You may be able to use that data alone to identify the system - if the motherboard is enough. But you can combine this information with the system's MACs in the same way I demonstrated you might do with hard disks:

sudo sh <<\CMD | tr -dc '[:alnum:]' | sha256sum
        ip a | sed '\|^ *link[^ ]* |!d;s|||;s| .*||'
        cat /sys/class/dmi/id/product_uuid 
CMD

The Linux kernel can also generate UUIDs for you:

cat /proc/sys/kernel/random/uuid #new random uuid each time file is read

Or:

cat /proc/sys/kernel/random/boot_id #randomly generated per boot

Granted, it's randomly generated and you will have to rethink ID assignment, but it's about as easy as it gets to get at least. And it should be pretty solid if you can find a means to key it.

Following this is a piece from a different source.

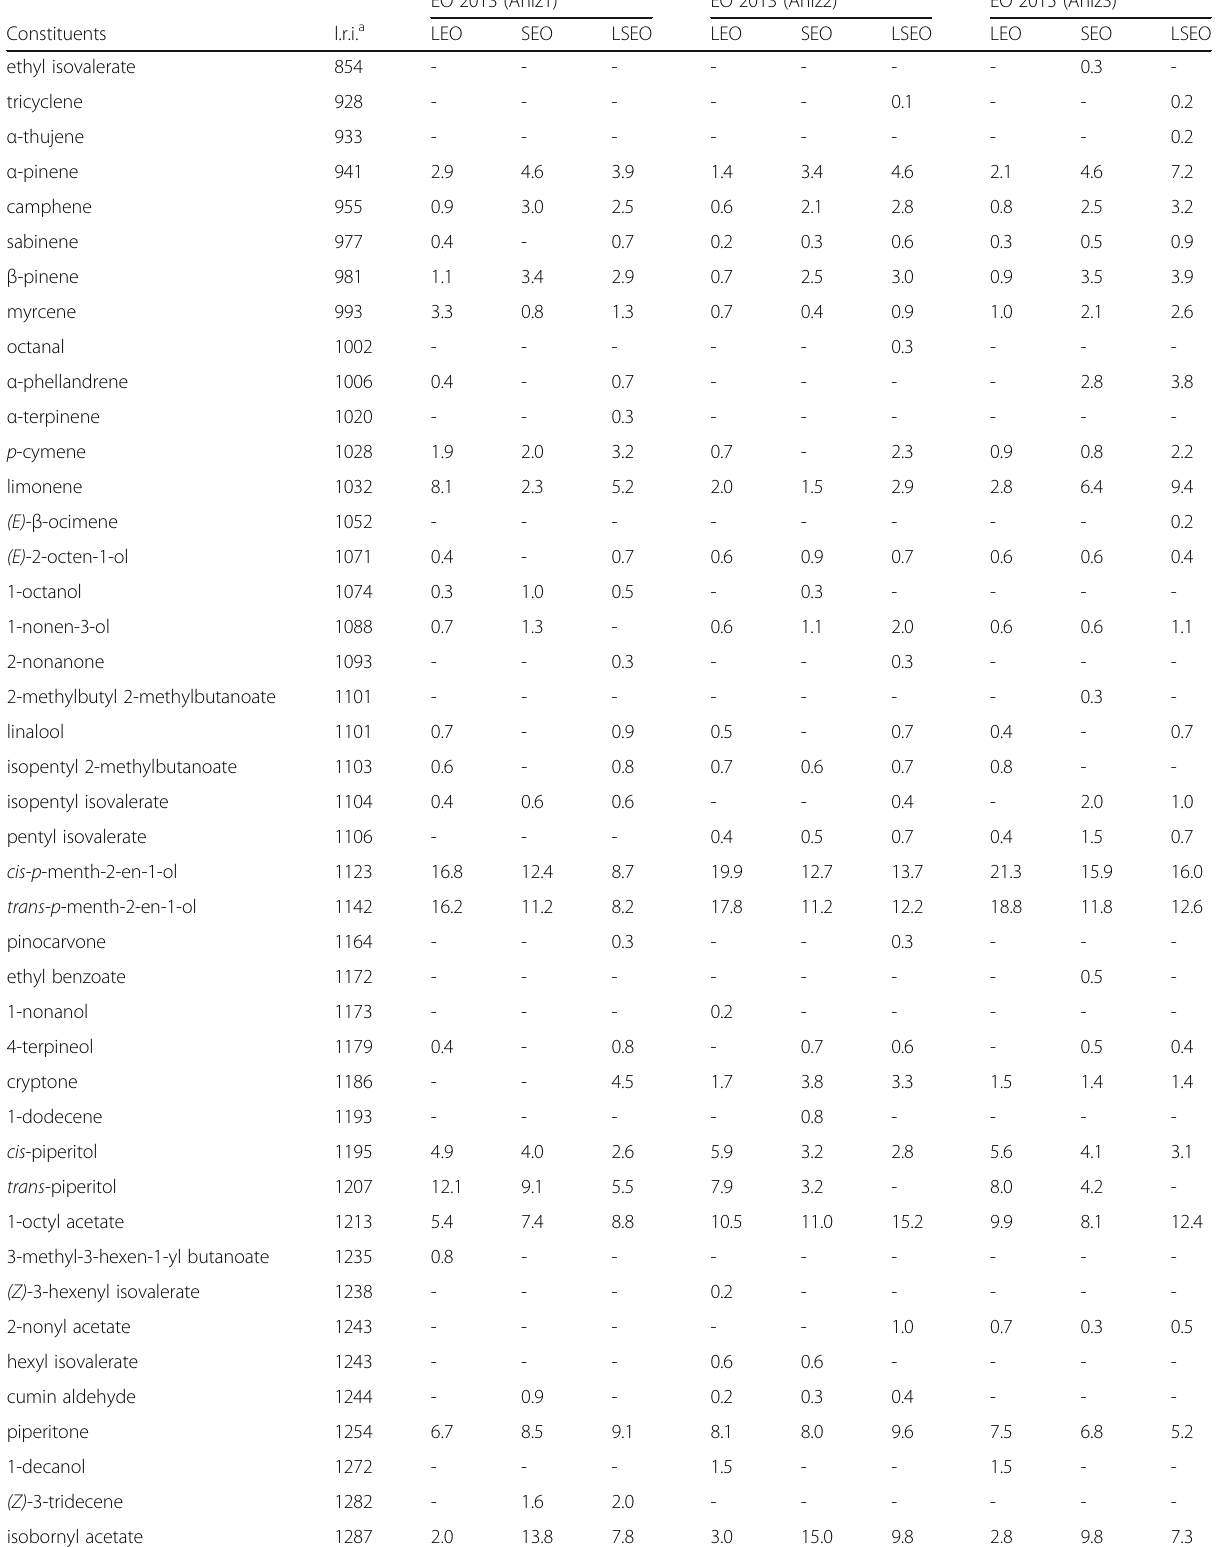
Table 1 Chemical composition of the essential oil of Haplophyllum tuberculatum vegetal parts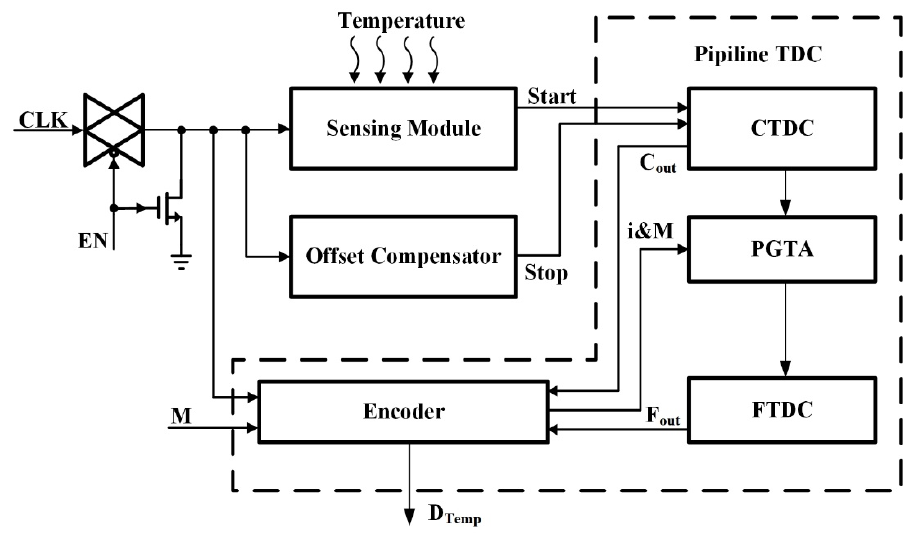
Figure 2. Block diagram of the temperature sensor.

Last, on UEFI systems this becomes far easier to do - as every EFI firmware environment variable includes its own UUID. The environment variable {Platform,}LangCodes-${UUID} should be present on every UEFI system, should persist reboots and even most firmware upgrades and modifications, and any Linux system with the efivarfs module loaded can list either or both names as simply as:

printf '%s\n' /sys/firmware/efi/efivars/*LangCodes-*

The older form - LangCodes-${UUID} is apparently now deprecated, and on newer systems should be PlatformLangCodes-${UUID} but, according to spec, one or the other should be present in every UEFI system. With little effort, you can define your own reboot persistent variables, and maybe make more use of the kernel's UUID generator in that way. If interested, look into efitools.


Many modern distributions ship a file /etc/machine-id containing a most probably unique hexadecimal 32-character string. It originates from systemd, where a manpage has more information, and may be appropriate for your purpose.